#### [HOW TO COMPLETE THIS TASK]
Setting aside any pictures, reproduce the data exactly.

#### [SUPPLIED DATA]

=== Section Start ===

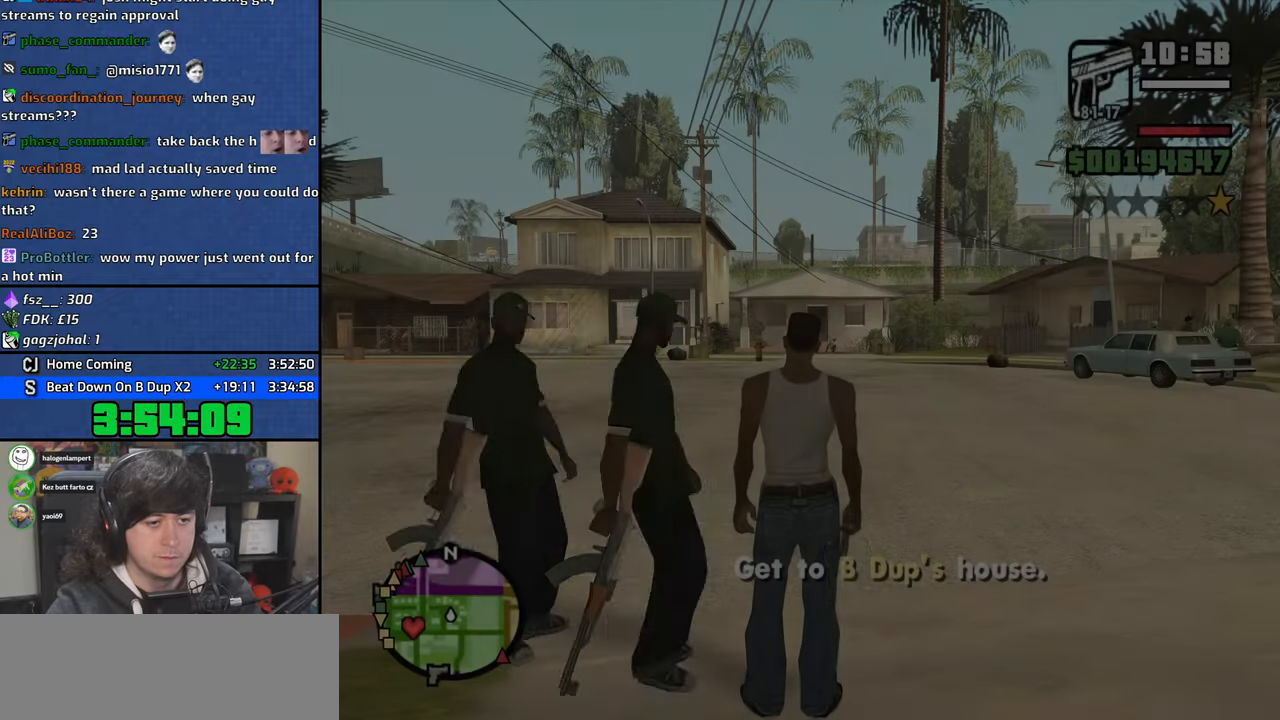
{"keys": ["s"], "mouse": [], "events": [[33, "q", "down"], [50, "space", "up"], [283, "s", "down"], [333, "space", "down"], [350, "s", "up"], [400, "s", "down"], [400, "space", "up"], [466, "q", "up"]]}
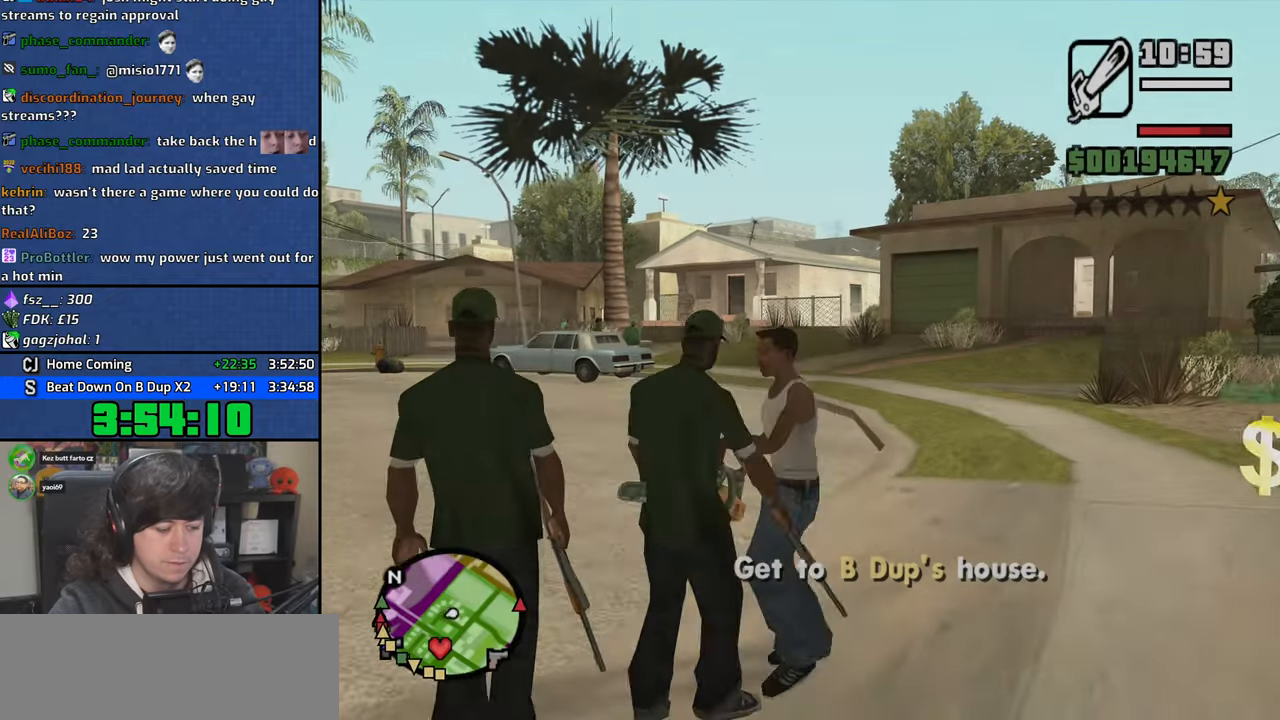
{"keys": ["a", "space", "w"], "mouse": ["wheel"], "events": [[33, "s", "up"], [50, "space", "down"], [83, "w", "down"], [116, "space", "up"], [233, "space", "down"], [300, "a", "down"], [333, "space", "up"], [466, "mouse_wheel", "down"], [483, "space", "down"]]}
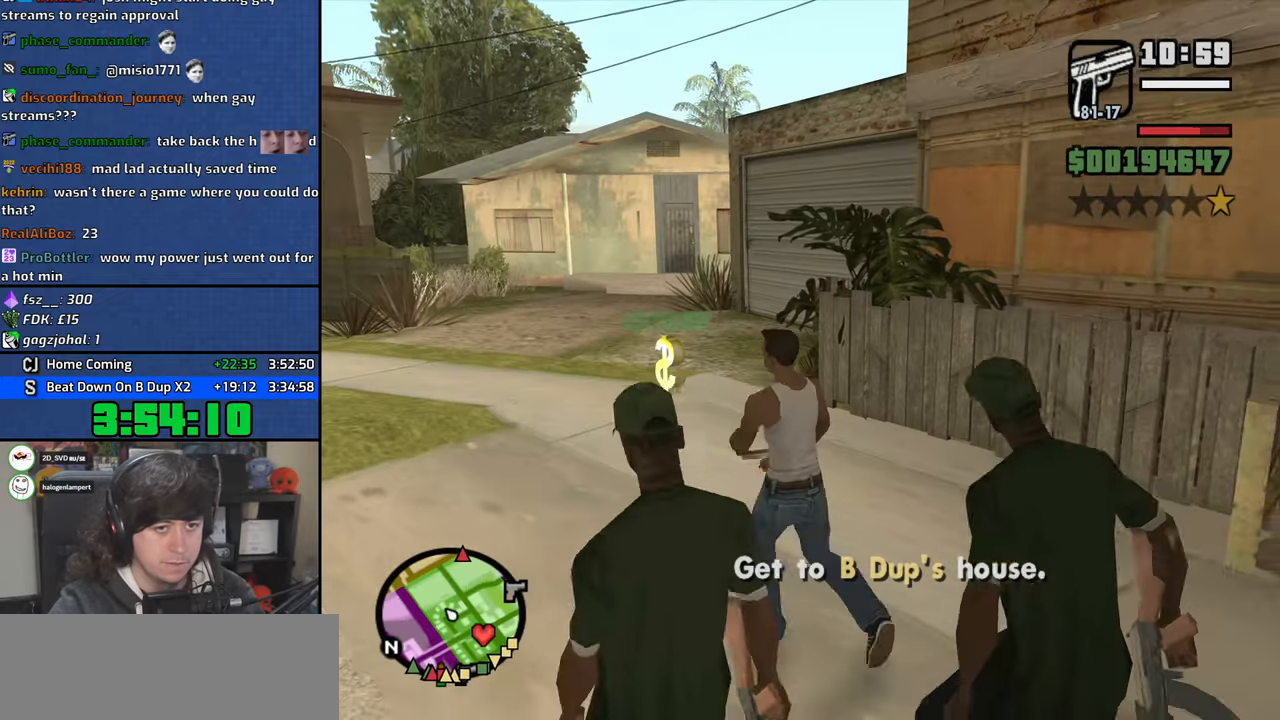
{"keys": ["w"], "mouse": [], "events": [[66, "space", "up"], [116, "mouse_wheel", "up"], [233, "space", "down"], [283, "space", "up"], [316, "a", "up"], [400, "space", "down"], [466, "space", "up"]]}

=== Section End ===

#### [EXERCISE RESULT]
{"keys": ["s"], "mouse": [], "events": [[33, "q", "down"], [50, "space", "up"], [283, "s", "down"], [333, "space", "down"], [350, "s", "up"], [400, "s", "down"], [400, "space", "up"], [466, "q", "up"]]}
{"keys": ["a", "space", "w"], "mouse": ["wheel"], "events": [[33, "s", "up"], [50, "space", "down"], [83, "w", "down"], [116, "space", "up"], [233, "space", "down"], [300, "a", "down"], [333, "space", "up"], [466, "mouse_wheel", "down"], [483, "space", "down"]]}
{"keys": ["w"], "mouse": [], "events": [[66, "space", "up"], [116, "mouse_wheel", "up"], [233, "space", "down"], [283, "space", "up"], [316, "a", "up"], [400, "space", "down"], [466, "space", "up"]]}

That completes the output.